Transcribed page text:
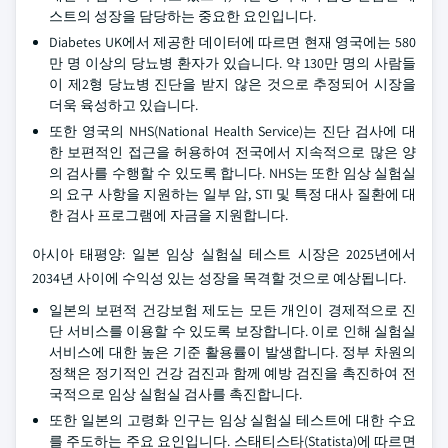
스트의 성장을 담당하는 중요한 요인입니다.
Diabetes UK에서 제공한 데이터에 따르면 현재 영국에는 580
만 명 이상의 당뇨병 환자가 있습니다. 약 130만 명의 사람들
이 제2형 당뇨병 진단을 받지 않은 것으로 추정되어 시장을
더욱 육성하고 있습니다.
또한 영국의 NHS(National Health Service)는 진단 검사에 대
한 보편적인 접근을 허용하여 전국에서 지속적으로 많은 양
의 검사를 수행할 수 있도록 합니다. NHS는 또한 임상 실험실
의 요구 사항을 지원하는 일부 암, STI 및 특정 대사 질환에 대
한 검사 프로그램에 자금을 지원합니다.
아시아 태평양: 일본 임상 실험실 테스트 시장은 2025년에서
2034년 사이에 수익성 있는 성장을 목격할 것으로 예상됩니다.
일본의 보편적 건강보험 제도는 모든 개인이 경제적으로 진
단 서비스를 이용할 수 있도록 보장합니다. 이로 인해 실험실
서비스에 대한 높은 기준 활용률이 발생합니다. 정부 차원의
정책은 정기적인 건강 검진과 함께 예방 검진을 촉진하여 전
국적으로 임상 실험실 검사를 촉진합니다.
또한 일본의 고령화 인구는 임상 실험실 테스트에 대한 수요
를 주도하는 주요 요인입니다. 스태티스타(Statista)에 따르면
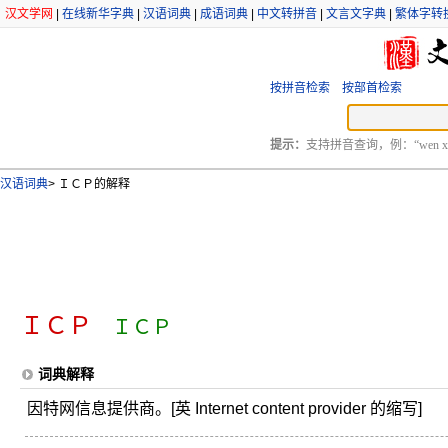
汉文学网
|
在线新华字典
|
汉语词典
|
成语词典
|
中文转拼音
|
文言文字典
|
繁体字转
按拼音检索
按部首检索
提示：
支持拼音查询，例：“wen xu
汉语词典
>
ＩＣＰ的解释
ＩＣＰ
ＩＣＰ
词典解释
因特网信息提供商。[英 Internet content provider 的缩写]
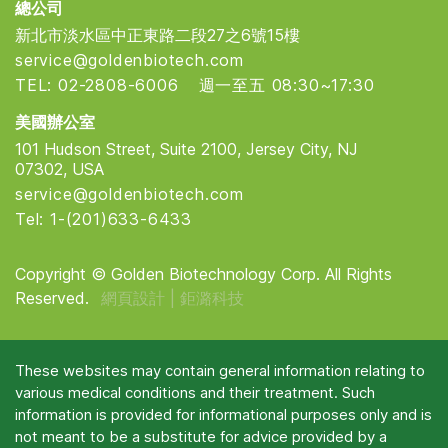
總公司
新北市淡水區中正東路二段27之6號15樓
service@goldenbiotech.com
TEL: 02-2808-6006
週一至五 08:30~17:30
美國辦公室
101 Hudson Street, Suite 2100, Jersey City, NJ
07302, USA
service@goldenbiotech.com
Tel: 1-(201)633-6433
Copyright © Golden Biotechnology Corp. All Rights
Reserved.
網頁設計 |
鉅潞科技
These websites may contain general information relating to
various medical conditions and their treatment. Such
information is provided for informational purposes only and is
not meant to be a substitute for advice provided by a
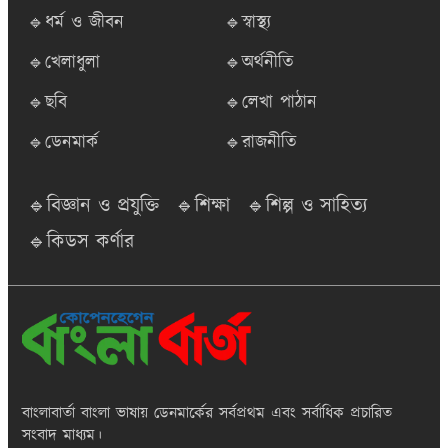
🔹ধর্ম ও জীবন
🔹স্বাস্থ্য
🔹খেলাধুলা
🔹অর্থনীতি
🔹ছবি
🔹লেখা পাঠান
🔹ডেনমার্ক
🔹রাজনীতি
🔹বিজ্ঞান ও প্রযুক্তি
🔹শিক্ষা
🔹শিল্প ও সাহিত্য
🔹কিডস কর্ণার
বাংলাবার্তা
বাংলা ভাষায় ডেনমার্কের সর্বপ্রথম এবং সর্বাধিক প্রচারিত
সংবাদ মাধ্যম।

- **Exercise description**
Output the lines word for word, starting at the first line of the data and ending after the line that contains "not meant to". Leave the pictures out of your answer.

- **Task answer**
스트의 성장을 담당하는 중요한 요인입니다.
Diabetes UK에서 제공한 데이터에 따르면 현재 영국에는 580
만 명 이상의 당뇨병 환자가 있습니다. 약 130만 명의 사람들
이 제2형 당뇨병 진단을 받지 않은 것으로 추정되어 시장을
더욱 육성하고 있습니다.
또한 영국의 NHS(National Health Service)는 진단 검사에 대
한 보편적인 접근을 허용하여 전국에서 지속적으로 많은 양
의 검사를 수행할 수 있도록 합니다. NHS는 또한 임상 실험실
의 요구 사항을 지원하는 일부 암, STI 및 특정 대사 질환에 대
한 검사 프로그램에 자금을 지원합니다.
아시아 태평양: 일본 임상 실험실 테스트 시장은 2025년에서
2034년 사이에 수익성 있는 성장을 목격할 것으로 예상됩니다.
일본의 보편적 건강보험 제도는 모든 개인이 경제적으로 진
단 서비스를 이용할 수 있도록 보장합니다. 이로 인해 실험실
서비스에 대한 높은 기준 활용률이 발생합니다. 정부 차원의
정책은 정기적인 건강 검진과 함께 예방 검진을 촉진하여 전
국적으로 임상 실험실 검사를 촉진합니다.
또한 일본의 고령화 인구는 임상 실험실 테스트에 대한 수요
를 주도하는 주요 요인입니다. 스태티스타(Statista)에 따르면
汉文学网
|
在线新华字典
|
汉语词典
|
成语词典
|
中文转拼音
|
文言文字典
|
繁体字转
按拼音检索
按部首检索
提示：
支持拼音查询，例：“wen xu
汉语词典
>
ＩＣＰ的解释
ＩＣＰ
ＩＣＰ
词典解释
因特网信息提供商。[英 Internet content provider 的缩写]
總公司
新北市淡水區中正東路二段27之6號15樓
service@goldenbiotech.com
TEL: 02-2808-6006
週一至五 08:30~17:30
美國辦公室
101 Hudson Street, Suite 2100, Jersey City, NJ
07302, USA
service@goldenbiotech.com
Tel: 1-(201)633-6433
Copyright © Golden Biotechnology Corp. All Rights
Reserved.
網頁設計 |
鉅潞科技
These websites may contain general information relating to
various medical conditions and their treatment. Such
information is provided for informational purposes only and is
not meant to be a substitute for advice provided by a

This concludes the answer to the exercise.